# Red Dawn remake



## PrepperRecon.com (Aug 1, 2012)

Red Dawn has been remade, it will be out in November. Instead of Russians, this time it is North Korea who strikes with a preemptive EMP attack. The trailer is more exhilarating than a double shot of espresso. Check it out!

[video=metacafe;8940969/red_dawn_official_trailer/]http://www.metacafe.com/watch/8940969/red_dawn_official_trailer/[/video]


----------



## Leon (Jan 30, 2012)

I know this looks fun as hell, they even kept the main char's blue 4x4 pickup. Win.


----------



## survival (Sep 26, 2011)

Wolverines! Well, at least they found a replacement role for Charlie Sheen...... Josh Peck. :grin:


----------



## Mic (Jul 19, 2012)

Looking forward to this..


----------



## Meangreen (Dec 6, 2012)

I haven’t seen it yet but the first is one of my favorites.
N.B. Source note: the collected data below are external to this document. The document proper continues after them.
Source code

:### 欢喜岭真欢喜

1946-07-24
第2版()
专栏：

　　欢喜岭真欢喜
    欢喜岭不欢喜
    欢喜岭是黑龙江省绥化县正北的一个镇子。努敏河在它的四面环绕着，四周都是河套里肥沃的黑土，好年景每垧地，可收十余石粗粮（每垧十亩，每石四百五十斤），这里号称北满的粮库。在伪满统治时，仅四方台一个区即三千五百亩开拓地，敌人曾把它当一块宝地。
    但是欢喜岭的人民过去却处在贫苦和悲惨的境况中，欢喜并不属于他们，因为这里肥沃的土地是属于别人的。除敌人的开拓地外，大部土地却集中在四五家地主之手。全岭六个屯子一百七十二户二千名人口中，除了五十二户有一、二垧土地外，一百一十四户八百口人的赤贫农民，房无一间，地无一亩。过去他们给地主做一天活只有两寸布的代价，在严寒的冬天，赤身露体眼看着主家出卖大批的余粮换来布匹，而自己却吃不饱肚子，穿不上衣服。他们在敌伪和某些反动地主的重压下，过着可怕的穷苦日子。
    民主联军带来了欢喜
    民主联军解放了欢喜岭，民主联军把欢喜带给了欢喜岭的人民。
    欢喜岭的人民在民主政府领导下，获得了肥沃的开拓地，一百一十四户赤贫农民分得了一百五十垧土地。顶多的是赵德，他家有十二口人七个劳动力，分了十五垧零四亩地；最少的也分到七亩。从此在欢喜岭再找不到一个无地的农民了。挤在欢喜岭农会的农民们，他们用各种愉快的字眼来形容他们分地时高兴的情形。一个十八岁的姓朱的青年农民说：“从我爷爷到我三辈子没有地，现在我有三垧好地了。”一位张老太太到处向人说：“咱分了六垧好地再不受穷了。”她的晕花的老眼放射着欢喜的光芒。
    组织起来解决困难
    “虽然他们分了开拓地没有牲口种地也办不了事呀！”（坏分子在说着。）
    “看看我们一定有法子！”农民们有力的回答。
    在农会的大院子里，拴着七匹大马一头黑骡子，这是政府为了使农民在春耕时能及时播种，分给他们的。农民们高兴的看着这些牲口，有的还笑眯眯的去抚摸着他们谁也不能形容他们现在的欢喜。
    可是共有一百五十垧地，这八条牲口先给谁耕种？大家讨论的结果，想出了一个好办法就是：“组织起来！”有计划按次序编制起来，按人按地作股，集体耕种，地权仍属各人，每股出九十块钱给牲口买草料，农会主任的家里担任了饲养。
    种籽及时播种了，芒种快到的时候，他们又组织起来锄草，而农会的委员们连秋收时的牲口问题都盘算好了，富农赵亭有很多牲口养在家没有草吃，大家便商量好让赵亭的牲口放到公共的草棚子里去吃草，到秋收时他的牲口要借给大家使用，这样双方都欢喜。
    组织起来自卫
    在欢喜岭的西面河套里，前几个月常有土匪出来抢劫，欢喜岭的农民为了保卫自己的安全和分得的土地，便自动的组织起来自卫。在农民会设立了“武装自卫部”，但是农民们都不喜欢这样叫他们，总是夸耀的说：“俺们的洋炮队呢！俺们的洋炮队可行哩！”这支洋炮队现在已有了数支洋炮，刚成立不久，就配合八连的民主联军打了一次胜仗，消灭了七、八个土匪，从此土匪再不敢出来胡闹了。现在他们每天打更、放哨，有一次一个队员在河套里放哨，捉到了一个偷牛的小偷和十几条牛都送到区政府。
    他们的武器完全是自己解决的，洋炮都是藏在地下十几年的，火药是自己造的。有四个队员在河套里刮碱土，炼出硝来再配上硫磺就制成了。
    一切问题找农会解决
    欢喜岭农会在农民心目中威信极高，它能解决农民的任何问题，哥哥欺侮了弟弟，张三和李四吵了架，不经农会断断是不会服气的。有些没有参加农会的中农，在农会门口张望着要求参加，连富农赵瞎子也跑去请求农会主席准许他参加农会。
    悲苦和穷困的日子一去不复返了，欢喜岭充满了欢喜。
I was disappointed to hear that it was originally supposed to be the Chinese attacking but because the movie company didn’t want to upset the Chinese, it was changed to the North Koreans even though the soldiers are wearing Chinese uniforms and speaking Chinese. 
Did you know that the first red dawn movie was based on a book named “ten Fingers” and the attacking force came across from Mexico into the Bootheel of New Mexico. The High School was Animas, New Mexico and it was the Panthers and not the Wolverines. Look it up!


----------